> [EXTRAIT DE PAGE]
____________

En ce moment, Philippe Lazzarini est sur tous les fronts pour sauver l'agence qu'il dirige, mise sous pression par Israël et ses alliés. "Il y a une volonté délibérée du gouvernement israélien de démanteler l'agence", rappelle-t-il.

Selon lui, l'objectif sous-jacent est de retirer le statut de réfugiés à près de six millions de Palestiniens et s'assurer ainsi que leur droit au retour ne soit plus pris en compte dans les négociations de paix. "Cela serait perçu comme une trahison de la communauté internationale", prévient-il.

Dans le monde arabe et l'hémisphère sud, il y a un sentiment très fort que les droits de l'Homme ou les Conventions de Genève sont à géométrie variable

Philippe Lazzarini

Car, historiquement, l'Office des Nations unies pour les réfugiés de Palestine au Proche-Orient (UNRWA) est chargée de s'occuper du développement humain des réfugiés et de leurs descendants jusqu'à l'arrivée d'une "solution politique juste et durable". "Donc, s'il y a une perpétuation du statut de réfugié palestinien aujourd'hui, c'est en raison de l’absence d’une solution politique et certainement pas de l'existence de l'UNRWA!"

"Optimisme prudent"

____________

> [DONNÉES FOURNIES]
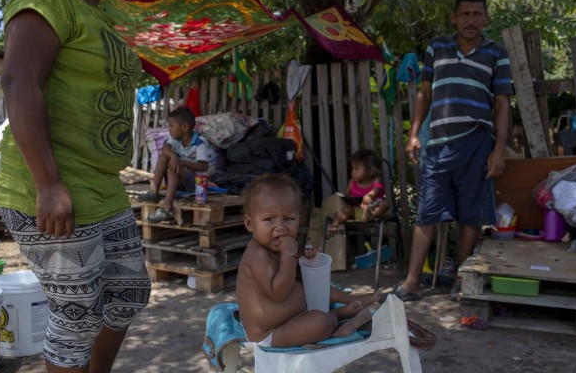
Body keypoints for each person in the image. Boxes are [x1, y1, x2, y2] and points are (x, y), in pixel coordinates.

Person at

____________

> [POINT D'ACTION A] D'après Philippe Lazzarini dans l'extrait sur l'UNRWA, à combien de Palestiniens le gouvernement israélien voudrait-il retirer le statut de réfugiés ?
> [POINT D'ACTION B] Indiquez si chacune des affirmations suivantes concorde avec l'extrait sur l'UNRWA, en répondant par oui ou par non et en citant les mots décisifs du texte : (i) Philippe Lazzarini dirige l'agence qu'il cherche à sauver ; (ii) selon lui, le statut de réfugié palestinien se perpétue à cause de l'existence de l'UNRWA ; (iii) l'UNRWA doit s'occuper du développement humain des réfugiés jusqu'à une solution politique.
> [POINT D'ACTION C] Prolongez l'extrait sur l'UNRWA en rédigeant la suite de la section intitulée « Optimisme prudent ».
Les lignes n'ont aucun lien avec l'extrait sur l'UNRWA.

> [VOTRE RÉPONSE A] À près de six millions de Palestiniens.

> [VOTRE RÉPONSE B]
(i) Oui : « pour sauver l'agence qu'il dirige ».
(ii) Non : « c'est en raison de l’absence d’une solution politique et certainement pas de l'existence de l'UNRWA! ».
(iii) Oui : « est chargée de s'occuper du développement humain des réfugiés et de leurs descendants jusqu'à l'arrivée d'une "solution politique juste et durable" ».

> [VOTRE RÉPONSE C]
À la suite des accusations israéliennes, l'agence a été lâchée par plusieurs pays occidentaux. Et Philippe Lazzarini dit avoir été très surpris en décembre par le retrait du soutien de Berne. "C'est un message désastreux de la part de la Suisse, dépositaire des Conventions de Genève. Car dans le monde arabe et l'hémisphère sud, il y a déjà un sentiment très fort que les droits de l'Homme ou les Conventions de Genève sont à géométrie variable", déplore-t-il.

Et le diplomate de balayer à nouveau les accusations israéliennes: "Aucune agence n'a investi autant que l'UNRWA sur des questions de neutralité, que ça soit pour faire de la prévention en amont ou pour conduire des enquêtes et des sanctions en cas de non-respect des valeurs des Nations unies", martèle-t-il.

Il se dit toutefois "prudemment optimiste": "Je sens qu'un certain nombre de pays qui ont pris la décision de suspendre leur soutien financier sont en train de revoir leur position. (...) Et je pense aussi qu'un certain nombre de pays du Golfe vont augmenter leur contribution."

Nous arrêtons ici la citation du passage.